Highlights
- Third Bid Rejected: Rightmove PLC has turned down a third acquisition proposal from Rupert Murdoch's REA Group, citing insufficient engagement and value.
- REA's Frustration: The Australian rival expressed disappointment at the rejection and hinted at pursuing a hostile takeover if necessary, emphasizing the compelling nature of its offer for Rightmove shareholders.
- Investor Dynamics: Major institutional shareholders of Rightmove may be open to negotiations, as they are likely to have specific price points in mind for their shares.
Description
Rightmove PLC (LSE:RMV) has officially rejected a third bid from REA Group, owned by Rupert Murdoch, which has prompted discussions about a potential hostile takeover. Following the rejection, REA expressed disappointment and frustration, indicating that it believes its offer represents a significant premium for Rightmove shareholders compared to industry peers.
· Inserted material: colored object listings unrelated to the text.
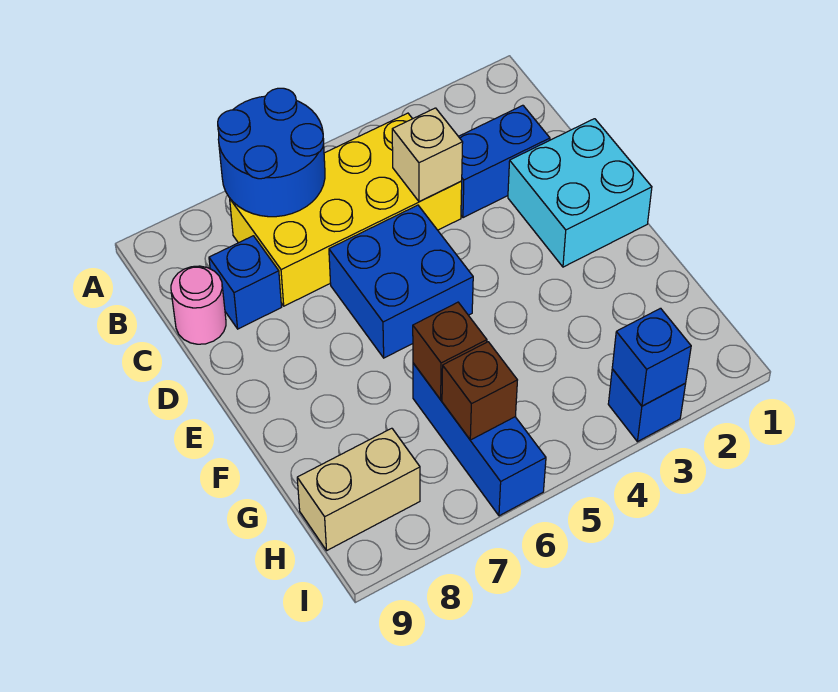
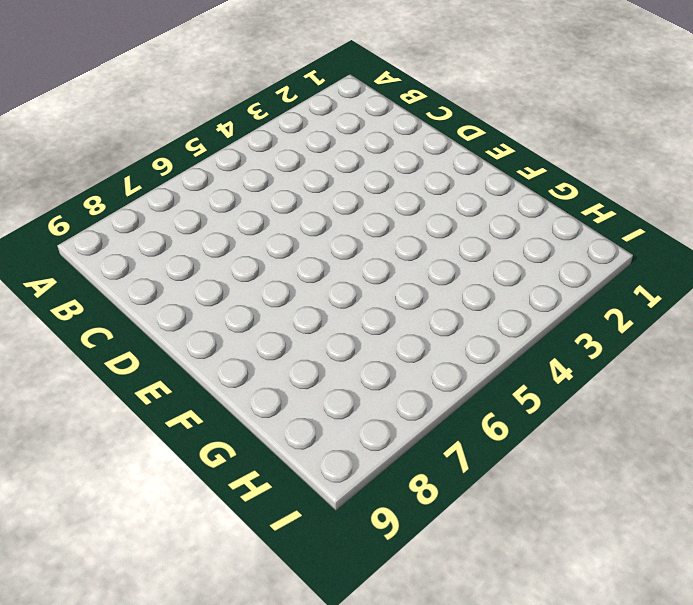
none -> yellow 2x4 brick [230,113,462,306]
none -> blue 1x2 brick [458,105,550,218]
none -> blue 1x1 brick [209,236,281,329]

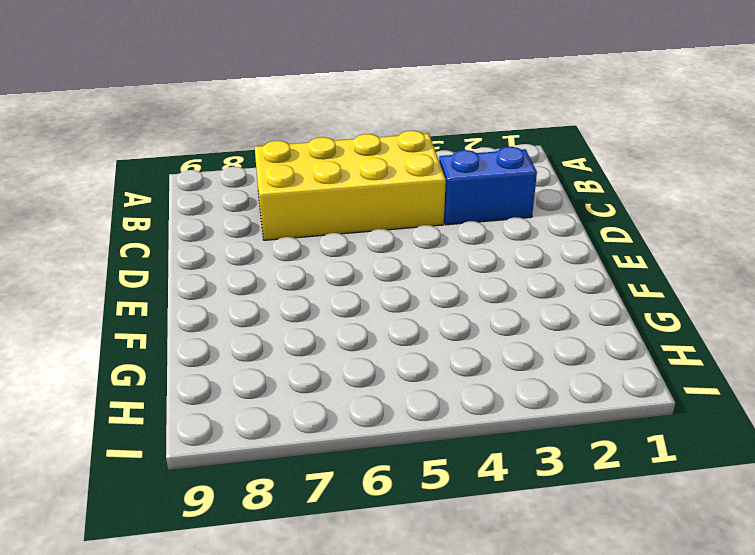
none -> blue 1x1 brick [209,236,281,329]
none -> pink 1x1 round brick [171,266,226,344]
none -> cyan 2x2 brick [508,119,652,267]

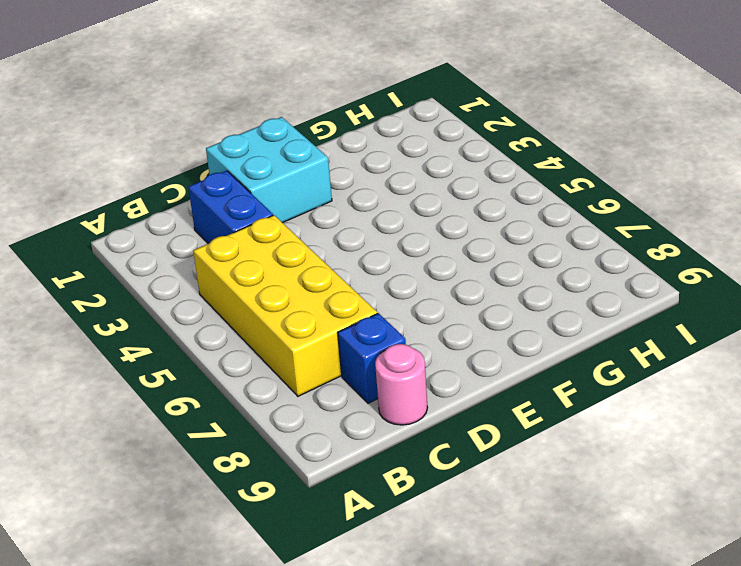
none -> blue 2x2 brick [329,205,473,358]
none -> blue 1x3 brick [413,363,546,516]
none -> tan 1x2 brick [297,428,420,550]

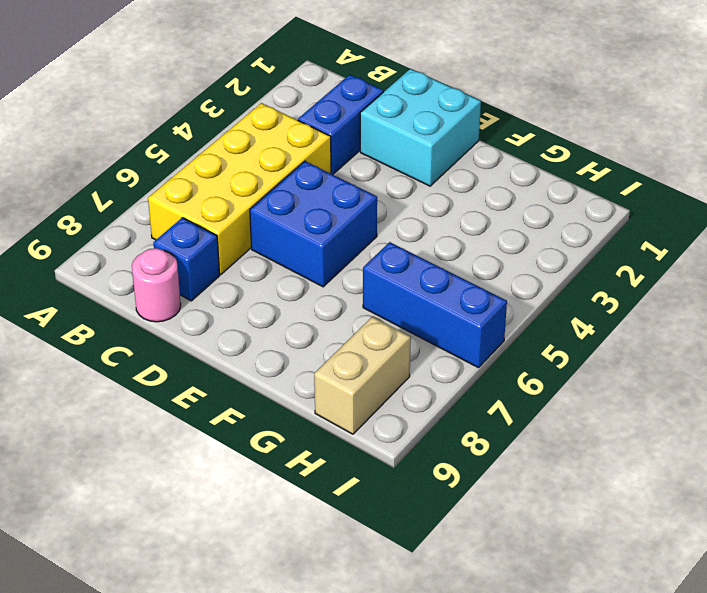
none -> blue 1x1 brick [608,369,686,442]
none -> blue 2x2 round brick [218,88,325,217]
none -> tan 1x1 brick [392,108,463,202]

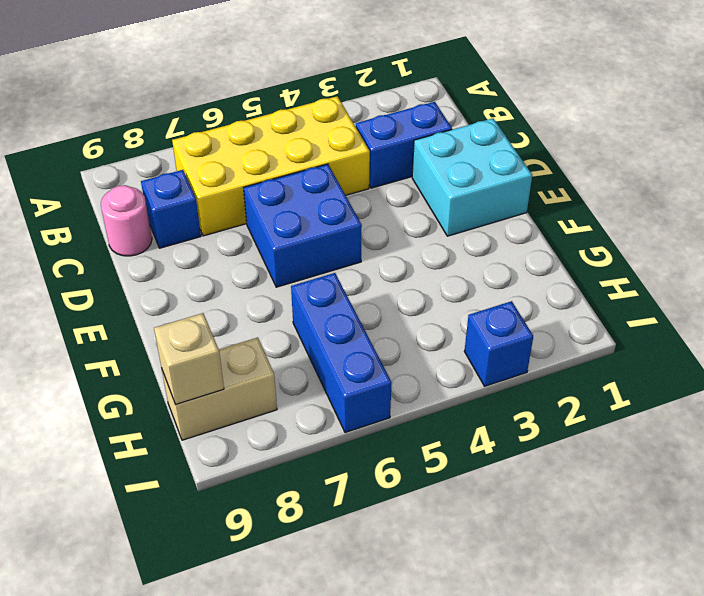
tan 1x1 brick [154,313,224,405] -> tan 1x1 brick moved to [392,108,463,202]
none -> blue 2x2 round brick [218,88,325,217]
none -> brown 1x1 brick [413,302,487,400]
none -> brown 1x1 brick [442,342,517,440]

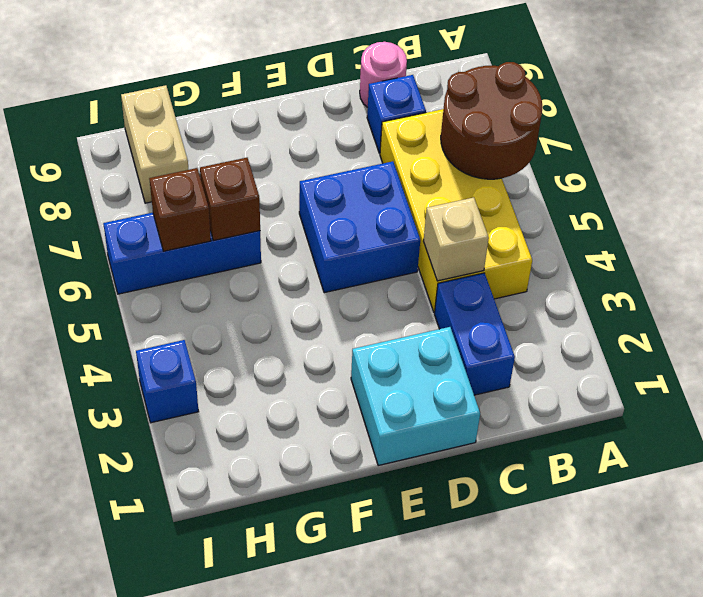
brown 2x2 round brick [441,62,542,179] -> blue 2x2 round brick [218,88,325,217]
none -> blue 1x1 brick [612,308,691,406]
The company has urged these shareholders to engage directly with the Rightmove board.
Commentators suggest that REA's continued efforts could signal a last-ditch attempt to secure a deal, with some predicting that a more aggressive approach may be on the horizon. According to Sean Kealy from Panmure Liberum, the rejection of the latest bid, which offered only a modest increase over previous proposals, was expected. He noted that the decision now rests with REA, which may need to pursue a more direct strategy if it hopes to convince Rightmove's shareholders.
Russ Mould from AJ Bell echoed this sentiment, highlighting that REA's recent statement could pave the way for a hostile approach, potentially bypassing Rightmove's board and negotiating directly with shareholders instead. An examination of Rightmove's major shareholders reveals that institutional investors dominate, with firms like Kayne Anderson Rudnick Investment Management and Lindsell Train holding significant stakes. These investors are likely motivated by financial considerations rather than emotional ties, which could influence their receptiveness to REA's overtures.
As the situation develops, the dynamics between REA Group and Rightmove will be crucial. The outcome may depend on REA’s ability to formulate a more attractive offer and engage effectively with shareholders who might be amenable to change.